Magnetic field is used to assist WAAM to manufacture Inconel 625 alloy. The effect of magnetic field on the microstructure and mechanical properties of WAAM to manufacture Inconel 625 alloy is studied, and the results are compared with the results when no magnetic field is used. The main conclusions are as follows:
Applying an external magnetic field can significantly reduce the size of dendrites, which is reduced by about 1/3 compared with no magnetic field;
Convection caused by the magnetic field reduces the segregation of strengthening elements such as Nb and Mo among the dendrites, thereby increasing the mechanical properties of the Inconel 625 alloy when deposited.
Microhardness and room temperature yield strength of the Inconel 625 alloy deposited under the assisted magnetic field are higher than that of the deposited alloy without the assisted magnetic field.

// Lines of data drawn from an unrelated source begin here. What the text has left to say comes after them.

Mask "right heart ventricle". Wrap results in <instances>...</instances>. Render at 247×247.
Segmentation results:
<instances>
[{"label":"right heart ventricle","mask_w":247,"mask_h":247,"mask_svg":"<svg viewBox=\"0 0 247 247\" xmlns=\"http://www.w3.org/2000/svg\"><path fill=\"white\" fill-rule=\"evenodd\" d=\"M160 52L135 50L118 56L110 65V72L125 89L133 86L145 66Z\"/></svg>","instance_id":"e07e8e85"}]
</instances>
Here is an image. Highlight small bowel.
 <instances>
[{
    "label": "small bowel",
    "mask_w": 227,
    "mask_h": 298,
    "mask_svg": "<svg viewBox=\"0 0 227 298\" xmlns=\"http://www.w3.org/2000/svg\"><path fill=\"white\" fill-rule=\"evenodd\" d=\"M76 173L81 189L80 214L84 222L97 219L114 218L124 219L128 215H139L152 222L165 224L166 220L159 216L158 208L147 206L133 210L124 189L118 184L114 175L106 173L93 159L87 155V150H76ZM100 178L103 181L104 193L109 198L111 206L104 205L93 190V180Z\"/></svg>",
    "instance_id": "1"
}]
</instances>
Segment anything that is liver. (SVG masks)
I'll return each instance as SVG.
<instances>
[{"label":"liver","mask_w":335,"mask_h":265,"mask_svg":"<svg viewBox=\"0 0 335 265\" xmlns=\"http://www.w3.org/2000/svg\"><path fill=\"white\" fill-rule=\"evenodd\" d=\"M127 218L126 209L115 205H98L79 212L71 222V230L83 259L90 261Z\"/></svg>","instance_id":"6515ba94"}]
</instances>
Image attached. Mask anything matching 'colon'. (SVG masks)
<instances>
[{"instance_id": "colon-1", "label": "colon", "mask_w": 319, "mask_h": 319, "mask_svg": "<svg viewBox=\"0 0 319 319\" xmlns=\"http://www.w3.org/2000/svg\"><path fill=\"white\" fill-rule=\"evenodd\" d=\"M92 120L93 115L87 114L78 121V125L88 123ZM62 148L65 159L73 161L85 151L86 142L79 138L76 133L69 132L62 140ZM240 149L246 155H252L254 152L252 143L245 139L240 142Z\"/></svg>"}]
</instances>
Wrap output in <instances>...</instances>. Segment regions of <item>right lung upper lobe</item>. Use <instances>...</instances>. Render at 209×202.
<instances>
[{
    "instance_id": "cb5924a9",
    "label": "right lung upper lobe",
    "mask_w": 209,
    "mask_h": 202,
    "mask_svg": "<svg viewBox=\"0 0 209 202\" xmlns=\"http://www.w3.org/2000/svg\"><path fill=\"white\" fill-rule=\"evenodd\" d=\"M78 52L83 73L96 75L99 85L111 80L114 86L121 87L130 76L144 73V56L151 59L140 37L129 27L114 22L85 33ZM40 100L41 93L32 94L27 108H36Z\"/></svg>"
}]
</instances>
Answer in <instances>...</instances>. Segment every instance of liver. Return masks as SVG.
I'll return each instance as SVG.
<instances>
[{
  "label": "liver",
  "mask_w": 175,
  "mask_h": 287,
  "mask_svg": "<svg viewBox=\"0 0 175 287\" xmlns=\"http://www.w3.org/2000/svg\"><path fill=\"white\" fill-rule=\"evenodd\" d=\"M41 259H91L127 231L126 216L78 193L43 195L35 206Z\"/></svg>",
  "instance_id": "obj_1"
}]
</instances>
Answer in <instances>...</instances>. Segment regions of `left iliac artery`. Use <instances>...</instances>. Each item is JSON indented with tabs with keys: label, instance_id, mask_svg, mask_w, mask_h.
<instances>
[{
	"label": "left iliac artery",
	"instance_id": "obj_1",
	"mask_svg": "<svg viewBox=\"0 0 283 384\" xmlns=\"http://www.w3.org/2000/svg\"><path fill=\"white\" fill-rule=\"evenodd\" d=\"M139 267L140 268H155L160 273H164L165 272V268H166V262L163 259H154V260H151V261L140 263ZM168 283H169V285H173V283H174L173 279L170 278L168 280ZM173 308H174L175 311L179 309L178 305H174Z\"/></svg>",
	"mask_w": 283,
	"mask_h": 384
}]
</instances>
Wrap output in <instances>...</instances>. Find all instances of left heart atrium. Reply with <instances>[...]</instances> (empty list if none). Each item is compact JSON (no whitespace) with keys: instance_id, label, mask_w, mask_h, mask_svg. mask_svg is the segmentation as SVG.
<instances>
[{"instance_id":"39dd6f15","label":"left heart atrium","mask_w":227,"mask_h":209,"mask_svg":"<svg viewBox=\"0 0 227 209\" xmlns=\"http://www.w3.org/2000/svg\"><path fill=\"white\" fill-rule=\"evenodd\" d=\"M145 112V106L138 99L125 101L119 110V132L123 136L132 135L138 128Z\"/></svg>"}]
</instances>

The improvement of the mechanical properties of the Inconel 625 alloy deposited by the magnetic field is attributed to the change of the microstructure: mainly: the refinement of the dendrite; the uniformity of the direction of the dendrite and the suppression of the segregation of alloying elements.
Microstructure and mechanical properties of Inconel 625 alloy deposited by WAAM are significantly different from traditional Metal Active Gas (MAG) welding. This is due to the specific metal transition characteristics.